Things to do:
(A) In the statistics thread, what values of σ and ρ does the provided code use?
(B) In the statistics thread, take the part that opens with the words containing "Breaking stuff let" and closes with "of x¯ as n → ∞?", and write it out with "variance" changed to "spread".
(C) Decide whether each statement agrees with the statistics thread, answering yes or no and quoting the deciding words: (i) The thread treats the X_i as independent. (ii) The task calls for simulating 1000 values of x¯. (iii) The simulation covers n = 50, 100, and 500.

Selected passage:
━━━
Question

Breaking stuff let {xi} n i=1 be a sample of random variables of size n with the property that xi ∼ n (µ, σ2 ) and cov(xi , xj ) = ρσ for all pairs i, j.

a.solve for the mean and variance of x¯.
b.what happens to the variance of x¯ as n → ∞?
c.why do the clt and lln fail in this situation?
d.using the provided code, simulate s = 1000 values of x¯ for n = 50, 100, 500. in all three cases calculate the mean and variance of the resulting distribution. create histograms for each. in this code, σ = 1 and ρ = .4. how does the variance for each n compare to the formula from part (a)?

Answer 1

With

`\bar X=\displaystyle\sum_(i=1)^n\frac{X_i}n`

we find the mean is

`\mathrm E[\bar X]=\displaystyle\frac1n\sum_(i=1)^n\mathrm E[X_i]=\frac{n\mu}n=\mu`

and the variance is

`\mathrm V[\bar X]=\displaystyle\frac1{n^2}\mathrm V\left[\sum_(i=1)^nX_i\right]`

`\mathrm V[\bar X]=\displaystyle\frac1{n^2}\left(\sum_(i=1)^n\mathrm V[X_i]+2\sum_(1\le i<j\le n)\mathrm{Cov}[X_i,X_j]\right)`

`\mathrm V[\bar X]=\displaystyle\frac1{n^2}\left(n\sigma^2+2\frac{n(n-1)}2\rho\sigma\right)`

`\mathrm V[\bar X]=\frac{\sigma^2}n+\frac{n-1}n\rho\sigma`

Then as
`n\to\infty`, we find that
`\mathrm V[\bar X]\to\rho\sigma`. Simply put, the failure of the CLT/LLN has to do with the fact that the
`X_i` are not independent.
━━━
Stored data:

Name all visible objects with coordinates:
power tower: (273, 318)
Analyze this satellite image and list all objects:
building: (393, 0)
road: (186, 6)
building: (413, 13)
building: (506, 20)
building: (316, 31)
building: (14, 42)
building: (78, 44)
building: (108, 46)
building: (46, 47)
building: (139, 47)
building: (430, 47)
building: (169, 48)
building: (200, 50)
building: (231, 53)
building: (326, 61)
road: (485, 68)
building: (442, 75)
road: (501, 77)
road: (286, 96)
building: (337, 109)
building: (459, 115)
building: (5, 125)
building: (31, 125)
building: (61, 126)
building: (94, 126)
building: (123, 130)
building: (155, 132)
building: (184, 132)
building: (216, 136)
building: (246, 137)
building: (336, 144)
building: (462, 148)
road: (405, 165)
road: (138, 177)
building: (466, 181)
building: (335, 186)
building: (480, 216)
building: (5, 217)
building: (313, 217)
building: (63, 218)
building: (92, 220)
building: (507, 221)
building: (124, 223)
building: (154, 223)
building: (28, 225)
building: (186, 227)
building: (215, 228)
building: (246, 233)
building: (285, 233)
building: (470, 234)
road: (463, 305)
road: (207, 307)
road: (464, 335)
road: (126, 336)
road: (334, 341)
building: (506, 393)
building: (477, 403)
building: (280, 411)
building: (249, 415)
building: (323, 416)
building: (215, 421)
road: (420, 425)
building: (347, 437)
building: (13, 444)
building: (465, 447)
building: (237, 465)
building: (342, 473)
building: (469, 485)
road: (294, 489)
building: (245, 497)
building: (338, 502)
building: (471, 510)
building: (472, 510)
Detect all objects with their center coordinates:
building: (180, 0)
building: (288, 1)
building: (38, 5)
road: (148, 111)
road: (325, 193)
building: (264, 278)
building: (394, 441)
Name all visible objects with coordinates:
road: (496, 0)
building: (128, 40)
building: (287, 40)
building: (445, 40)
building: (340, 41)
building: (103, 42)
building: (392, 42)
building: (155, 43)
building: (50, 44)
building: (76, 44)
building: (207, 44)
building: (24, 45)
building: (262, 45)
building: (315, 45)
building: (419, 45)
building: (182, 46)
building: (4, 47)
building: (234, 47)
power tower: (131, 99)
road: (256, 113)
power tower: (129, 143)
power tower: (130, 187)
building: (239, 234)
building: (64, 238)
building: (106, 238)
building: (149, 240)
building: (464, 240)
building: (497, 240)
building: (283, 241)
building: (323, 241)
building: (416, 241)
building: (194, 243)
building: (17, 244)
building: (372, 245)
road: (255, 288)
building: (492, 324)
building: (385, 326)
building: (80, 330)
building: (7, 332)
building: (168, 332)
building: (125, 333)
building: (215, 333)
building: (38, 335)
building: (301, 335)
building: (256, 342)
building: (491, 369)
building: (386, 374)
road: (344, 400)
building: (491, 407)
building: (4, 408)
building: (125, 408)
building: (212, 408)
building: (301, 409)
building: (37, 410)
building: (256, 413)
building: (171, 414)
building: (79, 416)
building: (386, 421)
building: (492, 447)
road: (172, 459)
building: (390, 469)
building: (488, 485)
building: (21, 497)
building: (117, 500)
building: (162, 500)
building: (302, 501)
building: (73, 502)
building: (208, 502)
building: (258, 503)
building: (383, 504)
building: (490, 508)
━━━
Exercise solutions:
(A) σ = 1 and ρ = .4

(B)
Breaking stuff let {xi} n i=1 be a sample of random variables of size n with the property that xi ∼ n (µ, σ2 ) and cov(xi , xj ) = ρσ for all pairs i, j.

a.solve for the mean and spread of x¯.
b.what happens to the spread of x¯ as n → ∞?

(C)
(i) No: "are not independent"
(ii) Yes: "simulate s = 1000 values of x¯"
(iii) Yes: "for n = 50, 100, 500"